Influenza virus continues to represent a major global health problem and the recent pandemic caused by a H1N1 strain on influenza A (swine flu) is a good example of its potential global threat to health. In most cases vaccination confers in most of the cases protection against the disease, mainly due to a robust response mediated by antibodies. One of the major goals of the currently availiable vaccines is to induce a robust neutralising antibody response against the major antigens in the virus. However, the current availiable available vaccines against influenza are hampered by the need of yearly vaccinations in order to protect against new circulating variants of the virus. Another important limitation of the current influenza vaccines is the development of suboptimal immunogenicity in the elderly, in patients with serious chronic diseases and in the immunocompromised and young children, which correlates with higher morbidity and mortality in these risk groups. The reduced efficacy of the vaccines in these groups is mainly related with deficiencies in their immune responses. In addition, the presence of adjuvant in the formulation of most of the commercially available vaccines has been questioned due to potential health risks associated with their toxicity. Many of this problematic is associated with the fact that the mechanisms that make the infuenza vaccine effective are poorly understood.
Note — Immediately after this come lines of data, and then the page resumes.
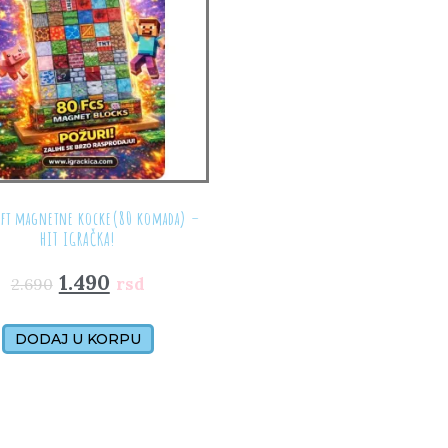
aft magnetne kocke(80 komada) –
HIT IGRAČKA!
1.490
rsd
2.690
DODAJ U KORPU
A better understanding of the mechanisms of the vaccine works could overcome, at least partially, the effects of antigenic variation in the influenza virus and it could help to the development of more efficacious therapies against the disease.
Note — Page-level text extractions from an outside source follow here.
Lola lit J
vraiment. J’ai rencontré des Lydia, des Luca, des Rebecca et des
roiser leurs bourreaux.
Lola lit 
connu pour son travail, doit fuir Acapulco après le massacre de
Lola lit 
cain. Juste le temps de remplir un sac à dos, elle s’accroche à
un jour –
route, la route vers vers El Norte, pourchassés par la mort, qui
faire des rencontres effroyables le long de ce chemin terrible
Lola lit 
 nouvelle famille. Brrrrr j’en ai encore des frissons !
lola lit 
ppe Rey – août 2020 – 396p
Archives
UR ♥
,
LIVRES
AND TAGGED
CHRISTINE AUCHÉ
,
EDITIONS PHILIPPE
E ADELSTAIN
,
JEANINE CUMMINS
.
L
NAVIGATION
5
One of the main objectives of the INIMIN project was to elucidate the mechanisms that lead to the initiation of the protective response agaisnt an influenza vaccine in the lymph node, the organ where the protective response against the vaccine is initiated. By multiple approaches, including innovative microscopy techniques such as multiphoton intravital 2-photon microscopy, spinning disk confocal microscopy and standards techniques such as electron microscopy or FACS, we found that a type of specialised cells, referred to as subcapsular sinus macrophages and located in the lymphatic vessel entrance in the lymph node, captured inactivated influenza virus and helped to prevent the systemic spread of virus in the body. However, these cells were not required for the generation of influenza-specific antibodies. Instead, our study showed that a new type of cells, lymph node resident dendritic cells which reside in the lymph node, captured the virus using a specific type of receptor named SIGN-R1 and promoted the production of specific antibodies against the virus. These findings described a novel pathway of antigen transport to the follicles and an important new role to the lymph node-resident DC in the initiation of the protection against influenza virus. Our results have implications for the generation of durable humoral immunity to viral pathogens through vaccination. For example, knowing which cells are important in the capture and transport of the virus to the B cell areas where the antibody response will be initiated could help the design of new therapies that specifically target these cells. These new therapies could improve the ability of these cells to respond against the vaccine thereby improving the antibody response and the efficiency of the vaccine.

The results of this study have been published in the high-impact factor Nature Immunology journal. In addition, we have published four other reviews in other important journals in the field of immunology such as Annual Reviews in Immunology or Current Opinion in Immunology, where we discuss the relevance of our findings in the context of the immune responses to virus.